Kamis, 27 Oktober 2011

Wajah Indonesia

Anak yang mau ikut kelas nari
“Siapa yang mau ikut kelas Bahasa Inggris?”

Suasana kelas jadi hening, beda dari beberapa menit yang lalu. Nggak ada satu anak pun yang ngacungin tangan. Akhirnya, ada satu siswi yang ngacungin tangan. Cuma satu anak. Kurang lebih sepuluh menit berlalu, total anak yang ngacungin tangan cuma tiga orang dan semuanya adalah siswi. Ke mana para siswanya?

Kembali ke menit sebelum pertanyaan di atas..

“Kak, aku mau ikut nari aja,” kata salah satu siswa. Dia adalah salah satu siswa yang ngajuin diri untuk ikut kelas menari. Dia nggak merasa malu. Dia mematahkan pandangan kebanyakan orang awam, kalau laki-laki itu malu untuk ikut menari dan rasanya kurang cocok. Begitu juga sama siswa yang lain, yang juga daftarin diri untuk ikut kelas menari.


Waktu bandingin daftar murid yang ikut kelas menari dan kelas Bahasa Inggris, ada rasa senang yang muncul, entah spesifiknya kayak apa rasa senang itu. Tiga orang banding dua puluhan orang. Mungkin aku berpikir terlalu jauh kalau ngira anak-anak yang pengen ikut kelas tari itu pengen melestarikan budaya negeri ini. Tapi, mereka udah maju satu langkah ke arah sana dan awalan itu juga harus ‘dilestarikan’.

Bukan berarti aku nggak mau mereka belajar bahasa Inggris, tapi ngelihat mereka begitu bersemangat untuk ikut kelas menari, bikin aku mikir, biarkan merasa fokus di sini. Toh di kelas juga mereka udah dapat pelajaran bahasa Inggris. Mereka masih lugu banget dan keingintahuan mereka akan dunia luar sangat besar. Nggak perlu membudayakan bahasa Inggris untuk tahu dunia luar, dengan melestarikan budaya negeri juga bisa. Bahasa Inggris bukan bahasa ibu atau istilah kerennya mother tongue kita, tapi hanya bahasa yang notabenenya dipaksakan untuk kita gunakan untuk berhubungan dengan dunia internasional.

Maaf kalau tulisan ini ngalor ngidul, tapi ada sesuatu yang menggelitik soal bahasa persatuan kita. Mungkin sumpah pemuda perlu ‘direvisi’.

Kami putra dan putri Indonesia menjunjung bahasa persatuan, bahasa Indonesia.

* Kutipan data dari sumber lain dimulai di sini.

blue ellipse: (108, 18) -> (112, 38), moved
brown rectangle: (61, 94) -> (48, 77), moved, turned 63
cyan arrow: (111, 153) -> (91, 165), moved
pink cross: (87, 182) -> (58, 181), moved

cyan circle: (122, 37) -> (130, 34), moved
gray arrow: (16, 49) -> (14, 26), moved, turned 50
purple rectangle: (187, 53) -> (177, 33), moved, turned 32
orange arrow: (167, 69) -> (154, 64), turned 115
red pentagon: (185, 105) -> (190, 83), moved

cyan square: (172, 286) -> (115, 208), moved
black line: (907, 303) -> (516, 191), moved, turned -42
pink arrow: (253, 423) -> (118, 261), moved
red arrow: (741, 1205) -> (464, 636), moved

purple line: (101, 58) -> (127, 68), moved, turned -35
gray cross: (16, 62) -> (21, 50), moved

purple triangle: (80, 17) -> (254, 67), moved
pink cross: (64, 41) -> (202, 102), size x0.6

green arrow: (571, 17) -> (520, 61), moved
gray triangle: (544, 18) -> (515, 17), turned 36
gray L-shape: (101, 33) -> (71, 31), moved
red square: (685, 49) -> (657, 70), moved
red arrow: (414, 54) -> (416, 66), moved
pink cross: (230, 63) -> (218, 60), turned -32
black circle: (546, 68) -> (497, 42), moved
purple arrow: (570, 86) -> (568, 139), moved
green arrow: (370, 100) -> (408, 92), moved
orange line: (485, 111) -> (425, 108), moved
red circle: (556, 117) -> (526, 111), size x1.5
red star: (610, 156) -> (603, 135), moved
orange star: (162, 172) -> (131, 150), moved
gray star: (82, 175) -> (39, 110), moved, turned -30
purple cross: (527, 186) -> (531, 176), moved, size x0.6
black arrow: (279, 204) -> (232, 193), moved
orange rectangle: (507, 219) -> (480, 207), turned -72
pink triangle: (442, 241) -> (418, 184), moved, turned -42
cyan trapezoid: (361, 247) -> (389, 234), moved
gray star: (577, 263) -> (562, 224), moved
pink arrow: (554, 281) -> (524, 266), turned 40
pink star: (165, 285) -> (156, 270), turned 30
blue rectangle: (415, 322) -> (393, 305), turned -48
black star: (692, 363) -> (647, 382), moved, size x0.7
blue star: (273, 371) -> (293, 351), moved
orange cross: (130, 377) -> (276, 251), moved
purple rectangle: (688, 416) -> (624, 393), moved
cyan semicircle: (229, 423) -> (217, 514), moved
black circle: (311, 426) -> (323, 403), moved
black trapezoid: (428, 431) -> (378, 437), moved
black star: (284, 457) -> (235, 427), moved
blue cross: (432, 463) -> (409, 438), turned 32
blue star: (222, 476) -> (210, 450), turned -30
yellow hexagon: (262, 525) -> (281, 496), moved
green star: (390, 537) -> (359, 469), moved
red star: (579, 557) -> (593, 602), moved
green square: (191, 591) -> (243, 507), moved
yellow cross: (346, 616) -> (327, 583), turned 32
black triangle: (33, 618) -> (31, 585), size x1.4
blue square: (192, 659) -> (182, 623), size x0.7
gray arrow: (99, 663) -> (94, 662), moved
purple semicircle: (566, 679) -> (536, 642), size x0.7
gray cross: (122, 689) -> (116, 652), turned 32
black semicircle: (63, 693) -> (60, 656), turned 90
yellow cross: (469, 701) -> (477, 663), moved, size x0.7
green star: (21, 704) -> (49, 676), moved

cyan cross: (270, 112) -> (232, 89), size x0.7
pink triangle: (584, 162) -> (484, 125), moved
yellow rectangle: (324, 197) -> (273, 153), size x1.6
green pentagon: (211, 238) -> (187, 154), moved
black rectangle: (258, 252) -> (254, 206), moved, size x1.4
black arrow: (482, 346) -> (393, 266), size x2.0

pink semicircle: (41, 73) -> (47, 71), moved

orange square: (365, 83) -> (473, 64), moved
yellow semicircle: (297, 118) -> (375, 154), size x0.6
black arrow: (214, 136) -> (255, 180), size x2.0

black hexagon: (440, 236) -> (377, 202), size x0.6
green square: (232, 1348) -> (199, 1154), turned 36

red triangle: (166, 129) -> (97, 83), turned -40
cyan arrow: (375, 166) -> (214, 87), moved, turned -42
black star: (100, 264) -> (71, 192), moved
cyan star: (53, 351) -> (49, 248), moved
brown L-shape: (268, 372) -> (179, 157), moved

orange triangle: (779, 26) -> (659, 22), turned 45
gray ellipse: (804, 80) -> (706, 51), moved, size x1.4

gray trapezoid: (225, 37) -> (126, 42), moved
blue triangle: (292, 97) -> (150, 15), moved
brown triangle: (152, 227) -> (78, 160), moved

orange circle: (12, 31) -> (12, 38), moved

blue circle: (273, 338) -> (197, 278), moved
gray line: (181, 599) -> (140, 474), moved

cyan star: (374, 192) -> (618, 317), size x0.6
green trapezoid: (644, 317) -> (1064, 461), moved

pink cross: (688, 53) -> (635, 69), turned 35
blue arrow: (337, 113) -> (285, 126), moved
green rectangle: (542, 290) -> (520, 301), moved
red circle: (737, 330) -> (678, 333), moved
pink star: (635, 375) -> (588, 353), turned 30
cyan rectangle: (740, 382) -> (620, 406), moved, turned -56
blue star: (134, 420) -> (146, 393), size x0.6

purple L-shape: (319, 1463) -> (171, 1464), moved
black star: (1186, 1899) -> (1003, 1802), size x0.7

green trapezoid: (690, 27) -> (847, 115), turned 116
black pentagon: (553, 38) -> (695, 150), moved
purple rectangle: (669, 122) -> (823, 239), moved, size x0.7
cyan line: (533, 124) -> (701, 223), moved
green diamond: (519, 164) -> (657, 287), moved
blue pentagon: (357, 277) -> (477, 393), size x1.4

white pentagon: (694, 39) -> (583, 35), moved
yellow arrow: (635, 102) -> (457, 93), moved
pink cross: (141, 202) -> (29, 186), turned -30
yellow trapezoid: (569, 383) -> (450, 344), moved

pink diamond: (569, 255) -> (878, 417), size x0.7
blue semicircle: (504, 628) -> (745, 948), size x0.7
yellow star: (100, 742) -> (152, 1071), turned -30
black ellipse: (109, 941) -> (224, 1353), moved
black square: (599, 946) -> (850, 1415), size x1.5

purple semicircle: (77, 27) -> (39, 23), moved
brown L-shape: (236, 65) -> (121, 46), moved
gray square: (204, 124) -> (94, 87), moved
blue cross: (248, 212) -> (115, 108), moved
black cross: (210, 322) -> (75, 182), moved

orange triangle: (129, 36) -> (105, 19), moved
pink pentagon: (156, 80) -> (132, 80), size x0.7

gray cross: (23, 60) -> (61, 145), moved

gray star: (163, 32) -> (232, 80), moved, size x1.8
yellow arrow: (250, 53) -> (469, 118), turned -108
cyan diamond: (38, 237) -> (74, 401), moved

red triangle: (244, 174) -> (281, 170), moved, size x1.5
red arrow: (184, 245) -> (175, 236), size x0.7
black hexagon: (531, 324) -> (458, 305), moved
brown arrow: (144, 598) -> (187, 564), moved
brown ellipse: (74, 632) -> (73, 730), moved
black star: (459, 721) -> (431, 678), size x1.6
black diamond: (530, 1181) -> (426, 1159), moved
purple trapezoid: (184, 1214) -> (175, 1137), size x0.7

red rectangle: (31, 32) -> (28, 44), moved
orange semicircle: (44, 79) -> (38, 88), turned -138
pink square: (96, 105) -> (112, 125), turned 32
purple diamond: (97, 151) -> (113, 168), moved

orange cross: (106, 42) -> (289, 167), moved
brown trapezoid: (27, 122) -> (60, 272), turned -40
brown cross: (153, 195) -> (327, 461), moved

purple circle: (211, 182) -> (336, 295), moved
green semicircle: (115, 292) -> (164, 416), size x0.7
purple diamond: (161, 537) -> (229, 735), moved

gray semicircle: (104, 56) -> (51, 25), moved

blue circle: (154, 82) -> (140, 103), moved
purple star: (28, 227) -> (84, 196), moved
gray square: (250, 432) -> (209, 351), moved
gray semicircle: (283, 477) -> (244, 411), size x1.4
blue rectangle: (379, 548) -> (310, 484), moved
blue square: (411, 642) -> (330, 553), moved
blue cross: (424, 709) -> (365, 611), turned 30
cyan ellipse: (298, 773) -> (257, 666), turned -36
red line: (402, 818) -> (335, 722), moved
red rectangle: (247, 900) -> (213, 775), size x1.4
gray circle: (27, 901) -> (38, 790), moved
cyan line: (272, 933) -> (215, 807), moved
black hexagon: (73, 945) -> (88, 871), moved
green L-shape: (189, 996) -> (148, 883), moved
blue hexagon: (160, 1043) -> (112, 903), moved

Entah kapan hal ini mulai meluntur.

Kami putra dan putri Indonesia menjunjung bahasa persatuan internasional, bahasa Inggris. Inilah yang lebih cocok diterapkan saat ini, apabila kita lebih menjunjung bahasa Inggris.


Kita memang nggak bisa acuh tak acuh dengan perlunya bahasa internasional ini, tapi jangan buang muka juga dengan identitas bangsa yang semakin luntur dengan gerusan globalisasi. Awalnya aku tertohok sama tulisanku sendiri karena nyatanya, aku juga masih sering menggunakan dan melihat bahasa Inggris untuk hal-hal kecil sekalipun. Alamat blog (akhirnya ganti), nama acara, update status. Bahasa Inggris memang terkesan lebih keren dibanding bahasa Indonesia karena terkesan lebih sederhana. Tapi, akankah kita menggunakan bahasa negara lain sebagai bahasa ibu? Mungkin pemikiran ini agak berlebihan, tapi dalam makna denotasi identitas bangsa ini seperti ‘padi yang semakin tua semakin merunduk’.

2 komentar:

  1. Permasalahan menurunnya minat orang Indonesia dalam menggunakan bahasa Indonesia (terutama kalangan menengah ke atas yang menyekolahkan anaknya di sekolah internasional - bahkan sejak di taman kanak-kanak atau kelompok bermain) pernah masuk headline salah satu surat kabar di Amerika Serikat.
    Orang lain saja peduli, seharusnya kita juga bisa lebih peduli akan hal tersebut.
    Ayo biasakan menggunakan Bahasa Indonesia yang baik dan benar :)

    Terus menulis ya.. :D

    BalasHapus
  2. Siap, Kak! :D makasih komentarnya.